Aim of the exercise. How many lines of these entries hold the string "extra"? Reply with the number alone.

Data shown.
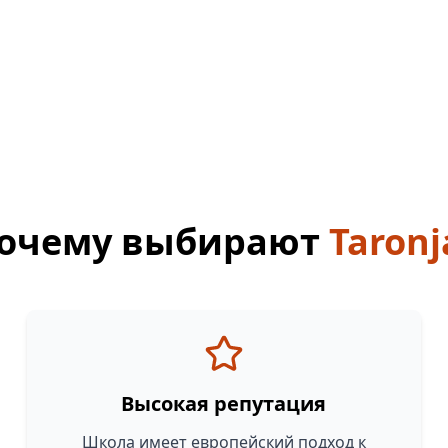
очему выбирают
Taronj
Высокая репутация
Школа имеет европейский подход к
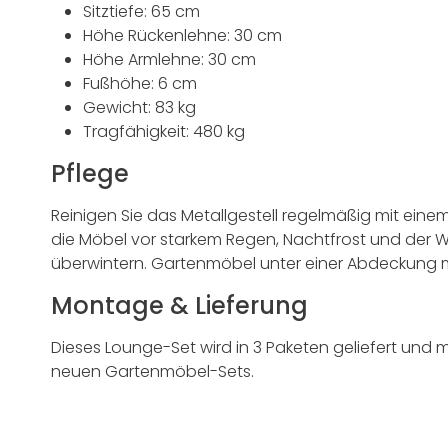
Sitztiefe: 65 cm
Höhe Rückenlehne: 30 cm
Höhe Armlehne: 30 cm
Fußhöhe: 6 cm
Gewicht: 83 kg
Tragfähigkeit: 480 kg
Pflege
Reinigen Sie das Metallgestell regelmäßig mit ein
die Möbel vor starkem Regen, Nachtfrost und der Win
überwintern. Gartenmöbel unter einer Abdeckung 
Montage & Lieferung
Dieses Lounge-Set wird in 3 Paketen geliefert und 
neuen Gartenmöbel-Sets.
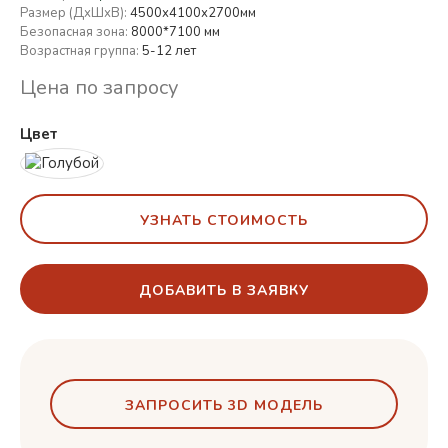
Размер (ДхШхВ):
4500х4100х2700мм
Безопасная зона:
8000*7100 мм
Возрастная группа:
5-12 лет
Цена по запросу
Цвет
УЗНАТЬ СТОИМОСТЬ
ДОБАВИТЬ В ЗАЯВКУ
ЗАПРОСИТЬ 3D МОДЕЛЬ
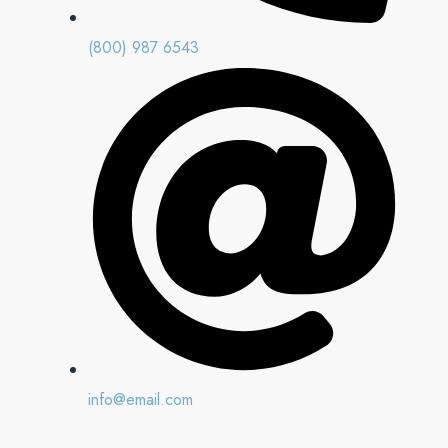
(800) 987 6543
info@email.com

...

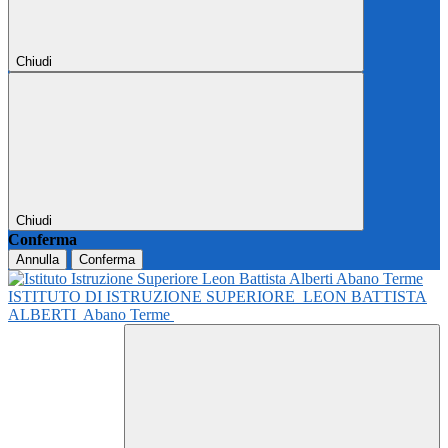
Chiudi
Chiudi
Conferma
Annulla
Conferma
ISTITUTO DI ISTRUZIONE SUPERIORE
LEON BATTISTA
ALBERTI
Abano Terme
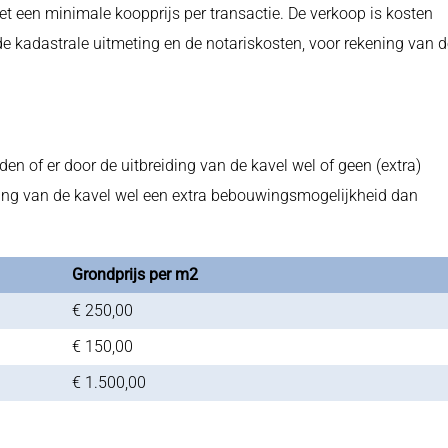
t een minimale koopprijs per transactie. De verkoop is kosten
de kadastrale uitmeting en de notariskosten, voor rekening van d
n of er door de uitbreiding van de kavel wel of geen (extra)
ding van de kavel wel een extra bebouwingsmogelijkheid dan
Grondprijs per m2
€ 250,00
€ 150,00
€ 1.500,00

---

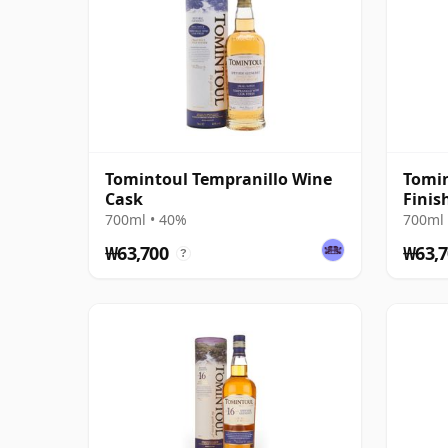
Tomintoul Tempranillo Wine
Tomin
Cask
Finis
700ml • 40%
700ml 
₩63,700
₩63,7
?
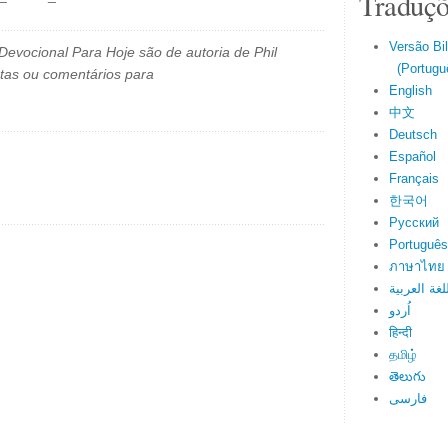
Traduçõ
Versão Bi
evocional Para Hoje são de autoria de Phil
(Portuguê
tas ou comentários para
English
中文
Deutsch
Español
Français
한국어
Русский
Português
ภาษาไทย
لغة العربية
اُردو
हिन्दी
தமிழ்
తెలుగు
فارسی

Output. 2